Just to really drive home the difference of between the seasonal and loess trend component of our model, let’s build out the loess model for the identical interval, for co-plotting.
trend_fit <- HoltWinters(decomp_fit$time.series[,2])
trend_preds <- forecast(trend_fit, 15) %>%
as.tibble %>%
.[[1]]
# bind in old data in model
trend_past <- as.numeric(decomp_fit$time.series[,2])
trend_tib <- tibble(date = seq(date("2012-09-01"), date("2018-11-01"), by = "1 month"),
y = c(trend_past, trend_preds))
Now all we have to do is layer them together.
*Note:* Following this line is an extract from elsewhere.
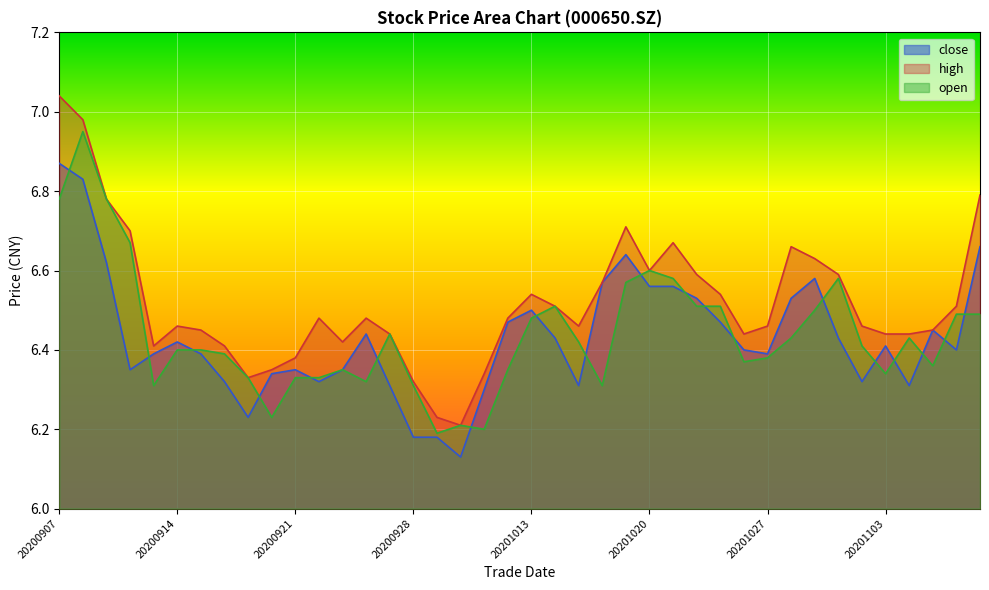

Reading left to right, list all the values displayed in this chart.

close: 6.9	6.8	6.6	6.3	6.4	6.4	6.4	6.3	6.2	6.3	6.3	6.3	6.3	6.4	6.3	6.2	6.2	6.1	6.3	6.5	6.5	6.4	6.3	6.6	6.6	6.6	6.6	6.5	6.5	6.4	6.4	6.5	6.6	6.4	6.3	6.4	6.3	6.5	6.4	6.7
high: 7.0	7.0	6.8	6.7	6.4	6.5	6.5	6.4	6.3	6.3	6.4	6.5	6.4	6.5	6.4	6.3	6.2	6.2	6.3	6.5	6.5	6.5	6.5	6.6	6.7	6.6	6.7	6.6	6.5	6.4	6.5	6.7	6.6	6.6	6.5	6.4	6.4	6.5	6.5	6.8
open: 6.8	7.0	6.8	6.7	6.3	6.4	6.4	6.4	6.3	6.2	6.3	6.3	6.3	6.3	6.4	6.3	6.2	6.2	6.2	6.3	6.5	6.5	6.4	6.3	6.6	6.6	6.6	6.5	6.5	6.4	6.4	6.4	6.5	6.6	6.4	6.3	6.4	6.4	6.5	6.5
# expand students_back for future
students_back2 <- tibble(date = seq(as.Date("2012-09-01"), as.Date("2018-09-01"), "1 year"),
date_min = date - ddays(16), # ~ Aug16
date_max = date %m+% months(2) )
# format next_tib
next_tib$year <- year(next_tib$date)
# projections plot
ggplot(month_tib, aes(date, y, color = y)) +
geom_rect(data = students_back2, aes(xmin = date_min, xmax = date_max, y = NULL),
ymin = -0, ymax = Inf, color = NA, fill = "grey", alpha = .5) +
geom_path(data = trend_tib, aes(x = date, y = y, color = NULL), linetype = 2) +
geom_path(size = 1) +
geom_path(data = next_tib, aes(y = y), size = 1, alpha = .5) +
annotate(geom = "text", label = "<<< Historical | Projected >>>", x = date("2017-08-01"), y = 110, size = 3) +
viridis::scale_color_viridis(name = NULL, direction = -1) +
scale_x_date(breaks = brks, date_minor_breaks = "1 month",
labels = nicely, expand = c(0,0),
limits = c(date("2012-08-16"), date("2018-11-01"))) +
labs(title = "Forecasted monthly tow-tals",
subtitle = "Mean trend as dashed line",
y = NULL,
x = NULL,
caption = "Data[2012-08-16:2017-08-31]; Projections[2017-09-01:2018-10-31]") +
theme(legend.position = "none")
We see the loess (dashed) trend moving back down towards the historical average in our projection, while the our total seasonal plus trend model is still climbing upward.
I hope this outline is a useful template for jumping into the ODP Crime Data with R. I know there a lot of trends in the Crime Data set that deserve more exploration, so time to get busy. Hopefully this portal can be used to have fun and build a more informed and engaged community. See you at the next Meetup!